Is redenomination mandatory if the Register has already done it automatically?
Yes. The automatic redenomination changed only the figure in your file. The law (Art. 32(1) ЗВЕРБ) requires the companies themselves to adopt a resolution and bring their constitutional documents — company agreement, articles of association or statutes — into line with the euro, and file them for announcement with the Commercial Register by 31 December 2026.
What is the deadline and what happens if I miss it?
The deadline is 31 December 2026, and for active companies it falls earlier — the redenomination must be filed no later than with the next entry in the company file (Art. 32(4) ЗВЕРБ). If you miss it, the company faces a property fine of BGN 150–1,500 (€77–767), doubled on repetition (Art. 59(5)(7) ЗВЕРБ), and the capital keeps an untidy automatic figure.
Is there a state fee?
No. Under Art. 32(4) ЗВЕРБ, no state fee is due for announcing the adjusted documents — this is confirmed by the Registry Agency. That is why our price has no "included fees" — the fee is €0.00 for everyone.
At what rate is the capital recalculated?
At the fixed rate of 1 EUR = 1.95583 BGN (Art. 5 ЗВЕРБ). The result is rarely a round number — so the law allows the capital to be adjusted by up to ±5% to reach a clean figure. Which rounding is advantageous for your company is assessed by the lawyer at the drafting stage.

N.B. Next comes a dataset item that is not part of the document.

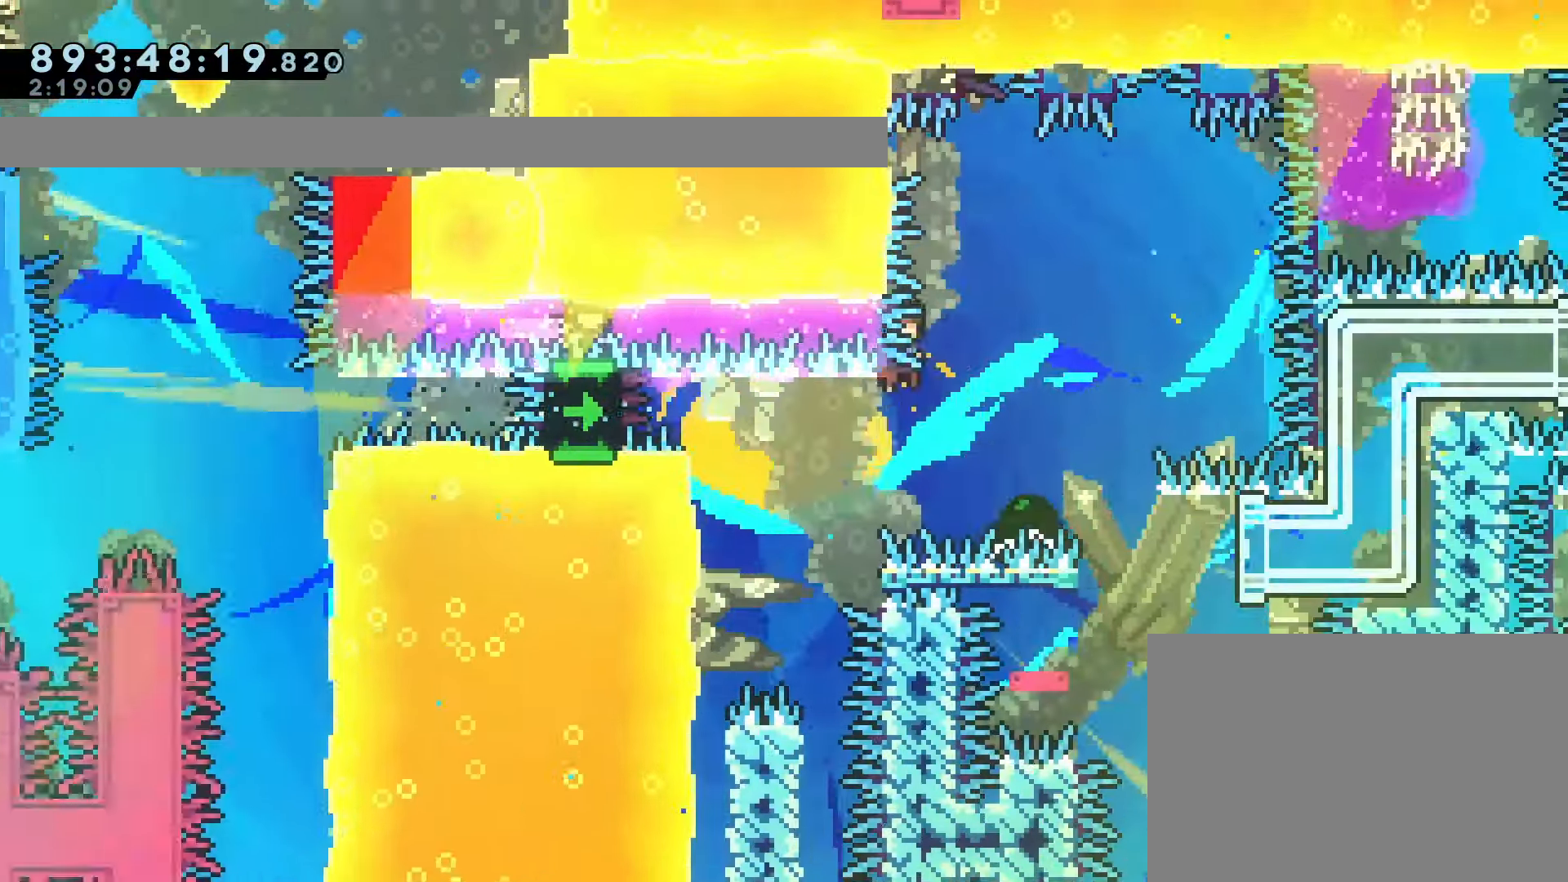
{"buttons": ["SQUARE", "DPAD_UP"], "left_stick": "center", "events": [[167, "DPAD_RIGHT", "up"], [217, "CROSS", "up"], [483, "DPAD_UP", "down"], [500, "SQUARE", "down"]]}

What information do you need from me?
The company's UIC and the applicant's contact details. We ask for no documents and no scanned ID cards: the Commercial Register is public (Art. 11 CRRNPLEA) and the lawyer checks the company file directly. We only contact you again if something in the file requires your decision.
Is a notary required?
In the common case (EOOD and OOD) — no. The documents are signed by the owner/partners and by the company's representative (the manager), and the lawyer files them electronically with a qualified electronic signature. If your particular case requires notarization, we will tell you in advance — the review and assessment are included in the price, at no extra charge.
How long does it all take?
Our internal turnaround is two business days — from payment to a set ready for signature. The entry itself rests with the Commercial Register: under Art. 19(2) CRRNPLEA the officer reviews the application and makes the entry once three business days from filing have elapsed — in practice 3–5 business days, longer at peak times. We track the file and notify you on the day of entry.
Can I combine redenomination with other company changes?
Yes — and it is often sensible: the law requires the adjustment to be filed no later than with your next application for entry. A change of manager, address or scope of activity can go through in the same procedure. Tell us what you are planning and you will receive a combined quote.
What happens if the Commercial Register refuses?
If the refusal is due to the documents we prepared — we correct them and re-file entirely at our expense. That is why every set goes through a lawyer's review before filing: refusals are the exception, not your risk.
Which companies does the obligation apply to?
All commercial companies with capital registered in lev: EOOD, OOD, AD, EAD, KDA, DPK. Sole traders (ET) have no registered capital and owe no adjustment. For AD/EAD the procedure is more complex (share nominal values, majorities) — for these we prepare an individual quote.